Amazon describes the service simply: “Prepared food kits composed of meat, poultry, fish, seafood, fruit and/or and vegetables and also including sauces or seasonings, ready for cooking and assembly as a meal; Frozen, prepared, and packaged meals consisting of meat, poultry, fish, seafood, fruit and/or vegetables; fruit salads and vegetable salads; soups and preparations for making soups.”

It looks like we are not the only ones to have noticed this meal kit filing in the last few days.

It turns out that, in fact, company in the last seven months had registered at least two other trademarks for slightly shorter versions of the same meal kit concept. Respectively, serial numbers 87418923 and 87256976 for “We prep. You cook” and “No-line meal kits,” also relate to food-kit services along with marketing related to them. (We have not yet been able to find a filing for the actual brand name of such a service, or evidence of an actual launch.)

We have asked Amazon to comment on the trademarks, and we will update this post as we learn more.

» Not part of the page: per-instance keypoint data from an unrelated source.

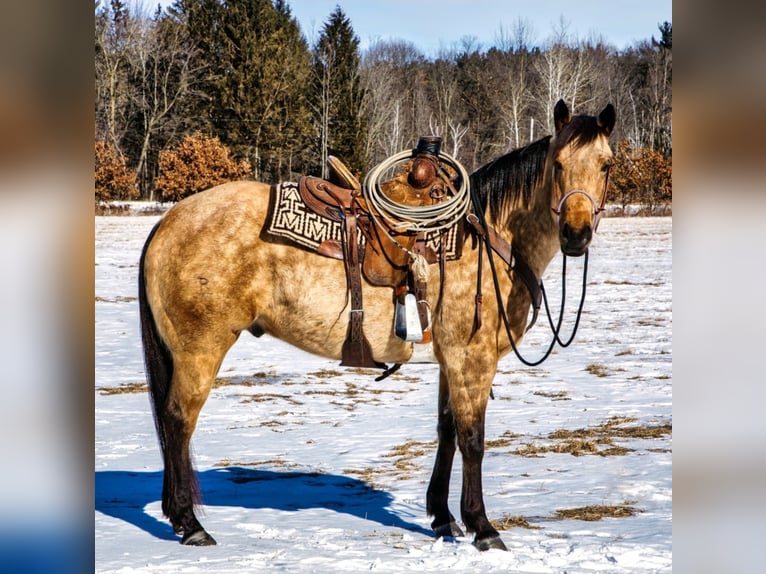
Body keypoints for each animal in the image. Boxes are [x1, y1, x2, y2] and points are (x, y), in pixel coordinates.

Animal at [140, 101, 616, 552]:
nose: (576, 234)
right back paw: (190, 524)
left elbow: (446, 431)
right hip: (200, 349)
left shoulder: (450, 361)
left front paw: (442, 518)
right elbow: (473, 439)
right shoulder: (472, 359)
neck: (489, 236)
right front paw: (482, 527)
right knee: (178, 420)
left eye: (606, 165)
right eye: (558, 164)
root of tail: (169, 220)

In the meantime, the service would line up with other moves that Amazon has made in food, where it has developed services like delivery to rival existing, popular alternatives. Amazon puts a lot of instant pressure into the market when it decides it wants to do something: incumbents have gone through the sweat of building a base of users with a demand for a product, but once Amazon comes into the game, those incumbents are hard-pressed to compete with their bigger rival on price and logistics.

A meal kit service in particular also provides some proof to rumors we’d been hearing that the company had plans to build a meal kit clone, a rumor that surfaced around the time that Blue Apron filed for an IPO and intensified with the news about Whole Foods.

But if trademarks tell a kind of story, Blue Apron is not the only food service that Amazon has been slowly cooking up.

In all, there are 110 trademarks related to food filed by Amazon Technologies, with a strong theme of quick fixes.

Amazon also has been quietly developing its own lines of pre-made food aimed at people searching for more quality ingredients. The company has, for example, around 10 trademarks filed related to the phrase “single cow burger”.

To be clear, this is actually related to a product Amazon already offers, Wagyu beef burgers made from grass-fed cattle raised on a farm in California. “How many cows does it take to make one burger? Thanks to Amazon, just one,” the company writes in its marketing materials. “Our high-quality patties are made from one source and are available exclusively on AmazonFresh.”

Looking through Amazon’s food-related trademarks, it feels a little odd to see such a disproportionate amount of filings related to one single item, burgers. My theory: this is a testing ground for Amazon, which is watching these burgers to see how it might expand this kind of approach and branding into more pre-prepared items. In the future, Amazon would be able to source a wider range of products more easily, thanks to its ownership of Whole Foods, so food (and wine) could be the next frontier for Amazon’s expansion of its own-label products.

This is something that Amazon has already started developing without much fanfare. A filing for another trademark, for “Some eat to live. We live to eat,” is the tagline for Wickedly Prime, a new brand of snack foods and other prepared aimed at foodies that Amazon quietly launched earlier this year. The range currently features tea, chips and soups.

The focus on things like meal kits, snack items, and pre-made food also fits with Amazon’s push for its express Prime membership service and general focus on convenience. That ethos is summed up in several other food-related trademarks the company filed in December 2016 for “Grab good food” and “Good food fast.” Serial number 87256879 is quintessentially Amazon, very short and to the point: it is “Redefining fast.”